● **INPUT MATERIAL**
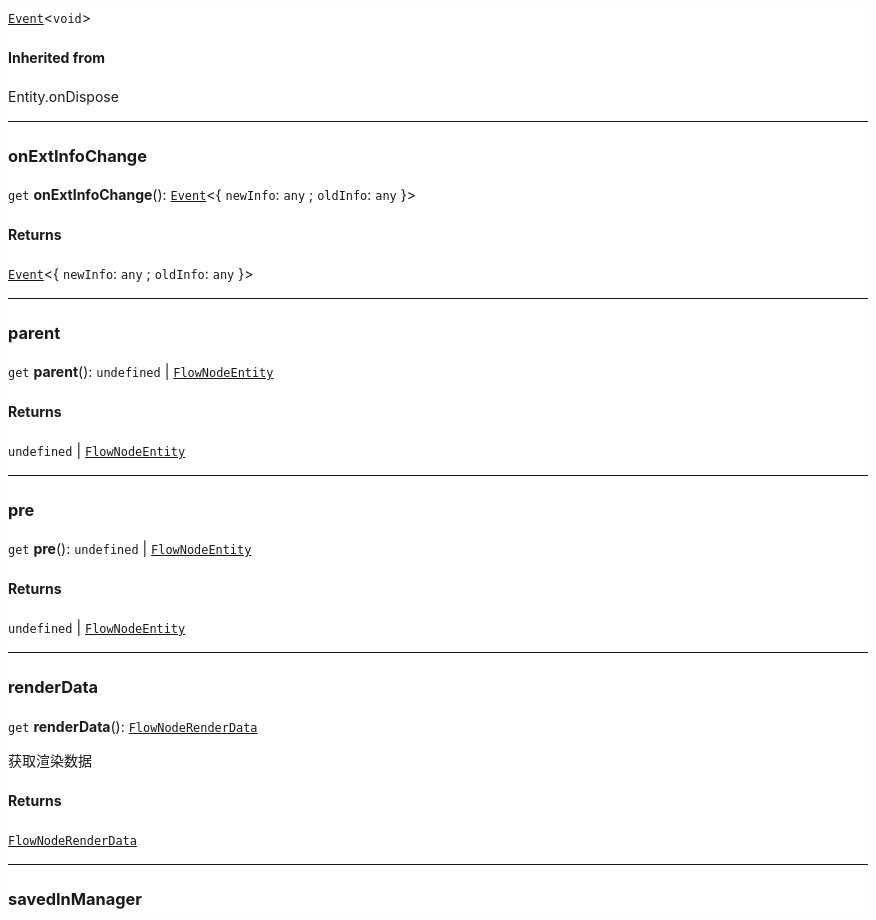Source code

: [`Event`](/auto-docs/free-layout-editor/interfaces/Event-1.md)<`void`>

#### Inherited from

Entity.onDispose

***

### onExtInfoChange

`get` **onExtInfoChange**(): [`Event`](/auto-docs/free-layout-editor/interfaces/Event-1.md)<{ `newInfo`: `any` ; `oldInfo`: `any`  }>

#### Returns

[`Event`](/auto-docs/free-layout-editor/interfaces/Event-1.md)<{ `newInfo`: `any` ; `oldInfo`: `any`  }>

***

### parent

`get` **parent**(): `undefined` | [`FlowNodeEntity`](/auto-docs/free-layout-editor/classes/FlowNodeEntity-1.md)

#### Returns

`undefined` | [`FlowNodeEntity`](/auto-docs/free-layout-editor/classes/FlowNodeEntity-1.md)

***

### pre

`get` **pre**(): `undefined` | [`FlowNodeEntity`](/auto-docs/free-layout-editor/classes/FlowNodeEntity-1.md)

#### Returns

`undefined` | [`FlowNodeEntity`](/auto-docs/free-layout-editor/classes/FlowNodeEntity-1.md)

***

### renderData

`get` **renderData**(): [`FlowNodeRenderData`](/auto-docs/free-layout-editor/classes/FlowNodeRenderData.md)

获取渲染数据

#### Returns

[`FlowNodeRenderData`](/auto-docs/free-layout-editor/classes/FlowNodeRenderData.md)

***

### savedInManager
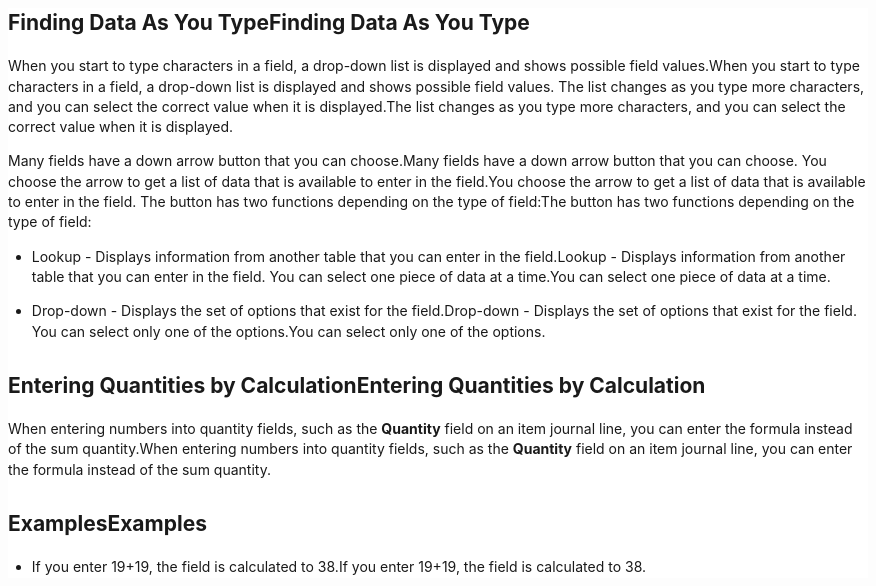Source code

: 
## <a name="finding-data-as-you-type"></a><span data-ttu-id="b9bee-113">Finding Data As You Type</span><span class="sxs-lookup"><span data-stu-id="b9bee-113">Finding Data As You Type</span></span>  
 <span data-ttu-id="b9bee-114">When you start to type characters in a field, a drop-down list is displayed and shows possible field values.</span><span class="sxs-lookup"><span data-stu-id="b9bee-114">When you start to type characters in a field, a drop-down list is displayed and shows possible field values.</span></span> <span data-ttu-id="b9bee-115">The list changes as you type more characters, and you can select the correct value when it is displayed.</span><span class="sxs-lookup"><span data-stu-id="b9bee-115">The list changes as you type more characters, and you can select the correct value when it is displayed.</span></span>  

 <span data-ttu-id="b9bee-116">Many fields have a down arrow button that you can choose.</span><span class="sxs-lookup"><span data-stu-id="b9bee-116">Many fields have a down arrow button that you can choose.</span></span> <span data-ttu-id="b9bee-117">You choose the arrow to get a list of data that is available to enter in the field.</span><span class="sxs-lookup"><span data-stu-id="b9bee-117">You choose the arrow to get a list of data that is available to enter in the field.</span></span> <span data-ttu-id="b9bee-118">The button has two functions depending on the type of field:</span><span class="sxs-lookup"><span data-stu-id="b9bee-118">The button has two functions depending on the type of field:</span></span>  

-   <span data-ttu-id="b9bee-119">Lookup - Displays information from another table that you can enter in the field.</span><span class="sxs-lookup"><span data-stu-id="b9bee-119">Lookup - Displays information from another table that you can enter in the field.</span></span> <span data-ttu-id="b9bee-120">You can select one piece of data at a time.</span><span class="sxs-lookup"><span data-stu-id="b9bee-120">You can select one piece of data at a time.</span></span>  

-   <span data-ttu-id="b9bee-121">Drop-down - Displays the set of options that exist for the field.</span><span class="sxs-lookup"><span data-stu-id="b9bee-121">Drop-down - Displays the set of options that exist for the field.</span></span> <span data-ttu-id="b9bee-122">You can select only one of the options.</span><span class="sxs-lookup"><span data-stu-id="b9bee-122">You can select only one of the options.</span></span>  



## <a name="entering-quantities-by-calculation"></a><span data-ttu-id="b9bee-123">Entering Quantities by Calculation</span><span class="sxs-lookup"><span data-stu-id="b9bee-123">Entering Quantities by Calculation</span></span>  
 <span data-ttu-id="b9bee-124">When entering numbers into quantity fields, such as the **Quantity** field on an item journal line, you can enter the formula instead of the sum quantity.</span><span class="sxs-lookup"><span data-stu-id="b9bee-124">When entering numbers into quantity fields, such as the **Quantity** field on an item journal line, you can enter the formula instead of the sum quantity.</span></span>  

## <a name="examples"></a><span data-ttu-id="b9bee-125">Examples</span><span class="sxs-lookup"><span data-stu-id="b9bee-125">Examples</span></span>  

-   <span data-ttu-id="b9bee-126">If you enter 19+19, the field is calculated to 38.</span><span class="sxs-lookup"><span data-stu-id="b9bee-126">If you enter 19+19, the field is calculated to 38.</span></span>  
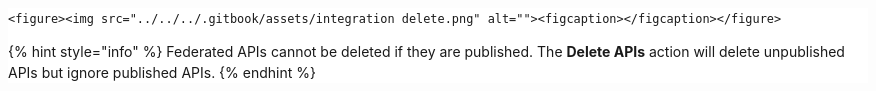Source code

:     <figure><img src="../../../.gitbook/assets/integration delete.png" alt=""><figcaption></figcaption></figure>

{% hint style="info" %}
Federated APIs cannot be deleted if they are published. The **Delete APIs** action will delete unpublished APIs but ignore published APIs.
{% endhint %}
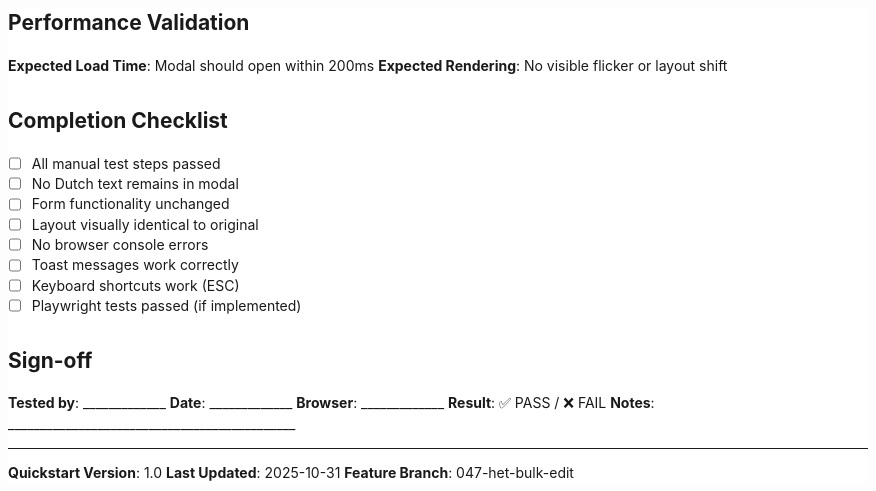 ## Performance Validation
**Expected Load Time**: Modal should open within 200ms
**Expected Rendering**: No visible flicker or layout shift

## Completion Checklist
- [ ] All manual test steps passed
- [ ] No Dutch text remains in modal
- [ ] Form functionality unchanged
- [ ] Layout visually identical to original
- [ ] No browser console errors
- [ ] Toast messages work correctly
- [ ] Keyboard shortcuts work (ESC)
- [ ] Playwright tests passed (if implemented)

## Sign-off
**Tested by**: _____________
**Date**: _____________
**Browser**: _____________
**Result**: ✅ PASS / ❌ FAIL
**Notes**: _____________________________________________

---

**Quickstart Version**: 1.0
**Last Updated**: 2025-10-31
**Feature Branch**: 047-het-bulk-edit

● **TO DO**
Look through the entries above, and wherever a line holds the word "classes", copy it.

● **ANSWER BOX**
`get` **parent**(): `undefined` | [`FlowNodeEntity`](/auto-docs/free-layout-editor/classes/FlowNodeEntity-1.md)
`undefined` | [`FlowNodeEntity`](/auto-docs/free-layout-editor/classes/FlowNodeEntity-1.md)
`get` **pre**(): `undefined` | [`FlowNodeEntity`](/auto-docs/free-layout-editor/classes/FlowNodeEntity-1.md)
`undefined` | [`FlowNodeEntity`](/auto-docs/free-layout-editor/classes/FlowNodeEntity-1.md)
`get` **renderData**(): [`FlowNodeRenderData`](/auto-docs/free-layout-editor/classes/FlowNodeRenderData.md)
[`FlowNodeRenderData`](/auto-docs/free-layout-editor/classes/FlowNodeRenderData.md)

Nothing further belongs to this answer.